------ Data for this task ------

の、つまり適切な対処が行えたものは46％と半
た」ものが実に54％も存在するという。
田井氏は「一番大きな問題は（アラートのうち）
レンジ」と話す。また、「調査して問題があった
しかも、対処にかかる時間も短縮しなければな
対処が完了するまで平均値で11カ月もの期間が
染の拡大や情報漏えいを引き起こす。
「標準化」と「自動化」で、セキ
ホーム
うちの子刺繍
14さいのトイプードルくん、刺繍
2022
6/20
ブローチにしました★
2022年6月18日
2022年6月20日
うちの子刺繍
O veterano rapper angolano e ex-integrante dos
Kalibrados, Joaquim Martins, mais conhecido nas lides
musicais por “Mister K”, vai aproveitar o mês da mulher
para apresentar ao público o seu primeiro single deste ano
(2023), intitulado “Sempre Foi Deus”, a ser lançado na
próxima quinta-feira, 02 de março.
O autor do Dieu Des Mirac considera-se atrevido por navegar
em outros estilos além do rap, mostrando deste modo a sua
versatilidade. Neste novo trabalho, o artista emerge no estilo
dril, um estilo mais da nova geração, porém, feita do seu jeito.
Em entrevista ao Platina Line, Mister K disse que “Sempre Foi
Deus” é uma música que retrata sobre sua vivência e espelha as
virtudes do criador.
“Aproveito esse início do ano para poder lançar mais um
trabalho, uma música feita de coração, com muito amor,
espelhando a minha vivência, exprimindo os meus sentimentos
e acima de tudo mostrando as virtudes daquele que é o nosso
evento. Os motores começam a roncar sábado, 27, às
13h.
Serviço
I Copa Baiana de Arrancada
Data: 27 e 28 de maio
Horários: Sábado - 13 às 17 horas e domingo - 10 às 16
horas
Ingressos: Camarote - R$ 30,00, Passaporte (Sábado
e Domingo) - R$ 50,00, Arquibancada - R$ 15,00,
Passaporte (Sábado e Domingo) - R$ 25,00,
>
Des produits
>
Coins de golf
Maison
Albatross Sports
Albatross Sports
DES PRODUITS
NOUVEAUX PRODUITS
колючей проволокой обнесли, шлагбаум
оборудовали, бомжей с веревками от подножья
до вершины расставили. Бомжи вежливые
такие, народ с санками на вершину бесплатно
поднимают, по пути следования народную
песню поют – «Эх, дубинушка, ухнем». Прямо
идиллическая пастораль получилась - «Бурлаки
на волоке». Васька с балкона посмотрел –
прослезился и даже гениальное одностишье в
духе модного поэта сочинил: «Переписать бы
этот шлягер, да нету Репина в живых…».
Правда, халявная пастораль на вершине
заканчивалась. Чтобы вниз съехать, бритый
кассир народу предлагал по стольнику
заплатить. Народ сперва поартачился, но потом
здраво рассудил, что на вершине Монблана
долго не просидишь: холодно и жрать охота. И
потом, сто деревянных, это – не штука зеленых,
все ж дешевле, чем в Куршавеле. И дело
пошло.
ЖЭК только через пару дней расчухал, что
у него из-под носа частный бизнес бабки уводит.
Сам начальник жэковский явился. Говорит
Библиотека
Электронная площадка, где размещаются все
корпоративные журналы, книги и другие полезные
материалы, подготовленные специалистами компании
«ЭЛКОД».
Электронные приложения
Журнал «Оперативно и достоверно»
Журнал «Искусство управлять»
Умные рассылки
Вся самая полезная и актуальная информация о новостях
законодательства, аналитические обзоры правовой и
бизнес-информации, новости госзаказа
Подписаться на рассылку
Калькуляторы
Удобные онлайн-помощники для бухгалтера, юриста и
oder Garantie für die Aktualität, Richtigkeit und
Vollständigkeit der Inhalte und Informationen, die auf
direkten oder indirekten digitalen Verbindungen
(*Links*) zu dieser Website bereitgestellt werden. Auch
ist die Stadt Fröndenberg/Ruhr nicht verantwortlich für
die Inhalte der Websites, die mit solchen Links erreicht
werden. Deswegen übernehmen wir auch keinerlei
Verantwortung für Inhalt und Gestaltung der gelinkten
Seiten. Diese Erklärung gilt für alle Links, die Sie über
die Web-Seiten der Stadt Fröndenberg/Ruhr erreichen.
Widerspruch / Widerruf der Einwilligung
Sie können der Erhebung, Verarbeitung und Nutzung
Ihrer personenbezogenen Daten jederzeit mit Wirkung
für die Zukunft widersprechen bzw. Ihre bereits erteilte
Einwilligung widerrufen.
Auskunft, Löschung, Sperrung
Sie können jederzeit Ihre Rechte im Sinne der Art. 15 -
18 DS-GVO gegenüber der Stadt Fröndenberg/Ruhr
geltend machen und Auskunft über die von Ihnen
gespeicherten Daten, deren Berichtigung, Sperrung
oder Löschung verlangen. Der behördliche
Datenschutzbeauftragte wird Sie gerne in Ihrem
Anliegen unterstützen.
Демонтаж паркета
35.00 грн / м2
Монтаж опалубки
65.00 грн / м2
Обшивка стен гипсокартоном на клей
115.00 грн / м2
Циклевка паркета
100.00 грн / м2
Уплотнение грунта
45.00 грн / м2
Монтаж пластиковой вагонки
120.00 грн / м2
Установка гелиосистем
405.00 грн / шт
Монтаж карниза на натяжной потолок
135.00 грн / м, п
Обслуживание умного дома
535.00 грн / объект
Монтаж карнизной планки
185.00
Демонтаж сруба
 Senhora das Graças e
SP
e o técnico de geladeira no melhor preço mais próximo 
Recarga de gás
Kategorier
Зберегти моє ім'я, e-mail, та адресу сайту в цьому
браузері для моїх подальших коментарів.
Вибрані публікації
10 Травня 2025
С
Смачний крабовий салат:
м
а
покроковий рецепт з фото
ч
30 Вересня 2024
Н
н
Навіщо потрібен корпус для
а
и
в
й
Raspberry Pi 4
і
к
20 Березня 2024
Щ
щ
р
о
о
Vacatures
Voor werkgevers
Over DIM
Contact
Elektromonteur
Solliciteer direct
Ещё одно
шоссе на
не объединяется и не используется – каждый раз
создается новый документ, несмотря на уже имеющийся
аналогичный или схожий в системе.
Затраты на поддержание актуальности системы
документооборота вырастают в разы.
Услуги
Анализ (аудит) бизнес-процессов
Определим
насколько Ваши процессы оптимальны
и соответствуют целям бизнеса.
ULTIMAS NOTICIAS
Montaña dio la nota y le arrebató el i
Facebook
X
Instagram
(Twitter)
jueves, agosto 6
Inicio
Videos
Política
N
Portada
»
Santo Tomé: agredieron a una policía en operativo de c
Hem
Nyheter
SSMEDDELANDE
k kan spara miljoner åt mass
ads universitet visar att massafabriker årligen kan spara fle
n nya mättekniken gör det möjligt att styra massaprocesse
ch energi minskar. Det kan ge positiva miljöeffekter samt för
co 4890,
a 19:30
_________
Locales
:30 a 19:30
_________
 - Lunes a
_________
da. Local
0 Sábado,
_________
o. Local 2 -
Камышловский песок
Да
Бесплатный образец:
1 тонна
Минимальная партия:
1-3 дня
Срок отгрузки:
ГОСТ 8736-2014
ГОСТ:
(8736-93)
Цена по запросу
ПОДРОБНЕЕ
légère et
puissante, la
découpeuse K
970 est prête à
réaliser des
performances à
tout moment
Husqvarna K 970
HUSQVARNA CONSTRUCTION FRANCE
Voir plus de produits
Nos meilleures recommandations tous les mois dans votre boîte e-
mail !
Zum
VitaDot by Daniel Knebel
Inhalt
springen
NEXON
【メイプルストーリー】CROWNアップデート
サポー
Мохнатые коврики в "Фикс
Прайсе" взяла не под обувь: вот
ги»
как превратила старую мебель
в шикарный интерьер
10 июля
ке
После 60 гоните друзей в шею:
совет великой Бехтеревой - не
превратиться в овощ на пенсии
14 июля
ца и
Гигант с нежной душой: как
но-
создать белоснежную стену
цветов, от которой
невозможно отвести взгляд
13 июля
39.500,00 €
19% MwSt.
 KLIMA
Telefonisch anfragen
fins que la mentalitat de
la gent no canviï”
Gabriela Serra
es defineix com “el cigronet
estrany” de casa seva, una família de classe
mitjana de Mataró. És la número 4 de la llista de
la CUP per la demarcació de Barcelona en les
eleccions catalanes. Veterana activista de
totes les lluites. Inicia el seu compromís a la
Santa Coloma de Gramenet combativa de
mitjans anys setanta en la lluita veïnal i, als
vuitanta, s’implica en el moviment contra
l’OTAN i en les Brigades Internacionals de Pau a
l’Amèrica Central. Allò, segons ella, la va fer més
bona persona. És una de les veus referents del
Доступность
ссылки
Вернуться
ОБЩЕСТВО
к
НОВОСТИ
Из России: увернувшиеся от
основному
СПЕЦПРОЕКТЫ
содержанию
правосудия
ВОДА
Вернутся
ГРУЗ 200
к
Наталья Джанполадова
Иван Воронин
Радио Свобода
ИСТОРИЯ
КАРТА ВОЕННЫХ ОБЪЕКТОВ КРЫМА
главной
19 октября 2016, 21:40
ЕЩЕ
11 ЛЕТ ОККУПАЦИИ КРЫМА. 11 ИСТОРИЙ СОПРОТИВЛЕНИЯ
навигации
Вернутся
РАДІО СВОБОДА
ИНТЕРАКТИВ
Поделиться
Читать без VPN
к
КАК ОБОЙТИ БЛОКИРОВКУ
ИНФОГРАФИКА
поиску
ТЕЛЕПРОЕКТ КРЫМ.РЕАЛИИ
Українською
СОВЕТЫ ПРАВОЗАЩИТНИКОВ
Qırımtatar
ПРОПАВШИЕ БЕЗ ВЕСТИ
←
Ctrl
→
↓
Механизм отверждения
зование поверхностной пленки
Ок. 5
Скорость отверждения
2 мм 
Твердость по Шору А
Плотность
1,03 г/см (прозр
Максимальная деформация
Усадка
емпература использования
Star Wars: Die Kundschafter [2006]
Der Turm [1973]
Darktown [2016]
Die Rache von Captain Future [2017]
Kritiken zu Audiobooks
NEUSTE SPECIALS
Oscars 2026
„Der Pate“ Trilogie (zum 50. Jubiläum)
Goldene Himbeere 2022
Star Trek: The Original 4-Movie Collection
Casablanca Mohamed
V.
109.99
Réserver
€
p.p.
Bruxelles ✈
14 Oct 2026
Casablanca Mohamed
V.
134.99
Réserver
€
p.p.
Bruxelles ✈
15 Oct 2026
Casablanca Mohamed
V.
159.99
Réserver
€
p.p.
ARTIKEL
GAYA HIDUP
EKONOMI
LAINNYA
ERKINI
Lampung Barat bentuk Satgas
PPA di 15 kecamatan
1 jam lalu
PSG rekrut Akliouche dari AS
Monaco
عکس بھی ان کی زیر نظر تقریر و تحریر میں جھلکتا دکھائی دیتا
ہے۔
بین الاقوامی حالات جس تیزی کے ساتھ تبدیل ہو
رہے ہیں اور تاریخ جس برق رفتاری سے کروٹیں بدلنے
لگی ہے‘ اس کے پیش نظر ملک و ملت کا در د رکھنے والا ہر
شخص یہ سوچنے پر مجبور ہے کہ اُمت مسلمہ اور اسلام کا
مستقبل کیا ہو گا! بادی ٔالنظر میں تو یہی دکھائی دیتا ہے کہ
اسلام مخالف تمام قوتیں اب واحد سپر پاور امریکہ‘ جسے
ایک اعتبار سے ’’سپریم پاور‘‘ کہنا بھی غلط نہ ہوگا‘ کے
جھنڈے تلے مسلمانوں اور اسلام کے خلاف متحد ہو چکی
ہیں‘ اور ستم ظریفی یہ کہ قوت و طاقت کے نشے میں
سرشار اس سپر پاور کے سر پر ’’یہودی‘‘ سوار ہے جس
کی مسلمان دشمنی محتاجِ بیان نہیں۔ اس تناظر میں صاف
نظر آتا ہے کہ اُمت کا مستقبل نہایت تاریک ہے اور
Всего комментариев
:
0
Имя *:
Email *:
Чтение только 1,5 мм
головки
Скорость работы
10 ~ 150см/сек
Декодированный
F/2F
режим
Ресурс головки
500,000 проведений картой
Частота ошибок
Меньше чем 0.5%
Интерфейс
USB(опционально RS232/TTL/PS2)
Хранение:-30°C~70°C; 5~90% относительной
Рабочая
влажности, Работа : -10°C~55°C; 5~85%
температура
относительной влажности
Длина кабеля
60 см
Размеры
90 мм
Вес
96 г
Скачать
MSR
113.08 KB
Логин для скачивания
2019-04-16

------

_Task directions_
Copy out the stretch of lines from the beginning through the line containing "Ingressos: Camarote - R$", replacing "Mister K" with "Mr. K" and leaving everything else unchanged.

_Response box_
の、つまり適切な対処が行えたものは46％と半
た」ものが実に54％も存在するという。
田井氏は「一番大きな問題は（アラートのうち）
レンジ」と話す。また、「調査して問題があった
しかも、対処にかかる時間も短縮しなければな
対処が完了するまで平均値で11カ月もの期間が
染の拡大や情報漏えいを引き起こす。
「標準化」と「自動化」で、セキ
ホーム
うちの子刺繍
14さいのトイプードルくん、刺繍
2022
6/20
ブローチにしました★
2022年6月18日
2022年6月20日
うちの子刺繍
O veterano rapper angolano e ex-integrante dos
Kalibrados, Joaquim Martins, mais conhecido nas lides
musicais por “Mr. K”, vai aproveitar o mês da mulher
para apresentar ao público o seu primeiro single deste ano
(2023), intitulado “Sempre Foi Deus”, a ser lançado na
próxima quinta-feira, 02 de março.
O autor do Dieu Des Mirac considera-se atrevido por navegar
em outros estilos além do rap, mostrando deste modo a sua
versatilidade. Neste novo trabalho, o artista emerge no estilo
dril, um estilo mais da nova geração, porém, feita do seu jeito.
Em entrevista ao Platina Line, Mr. K disse que “Sempre Foi
Deus” é uma música que retrata sobre sua vivência e espelha as
virtudes do criador.
“Aproveito esse início do ano para poder lançar mais um
trabalho, uma música feita de coração, com muito amor,
espelhando a minha vivência, exprimindo os meus sentimentos
e acima de tudo mostrando as virtudes daquele que é o nosso
evento. Os motores começam a roncar sábado, 27, às
13h.
Serviço
I Copa Baiana de Arrancada
Data: 27 e 28 de maio
Horários: Sábado - 13 às 17 horas e domingo - 10 às 16
horas
Ingressos: Camarote - R$ 30,00, Passaporte (Sábado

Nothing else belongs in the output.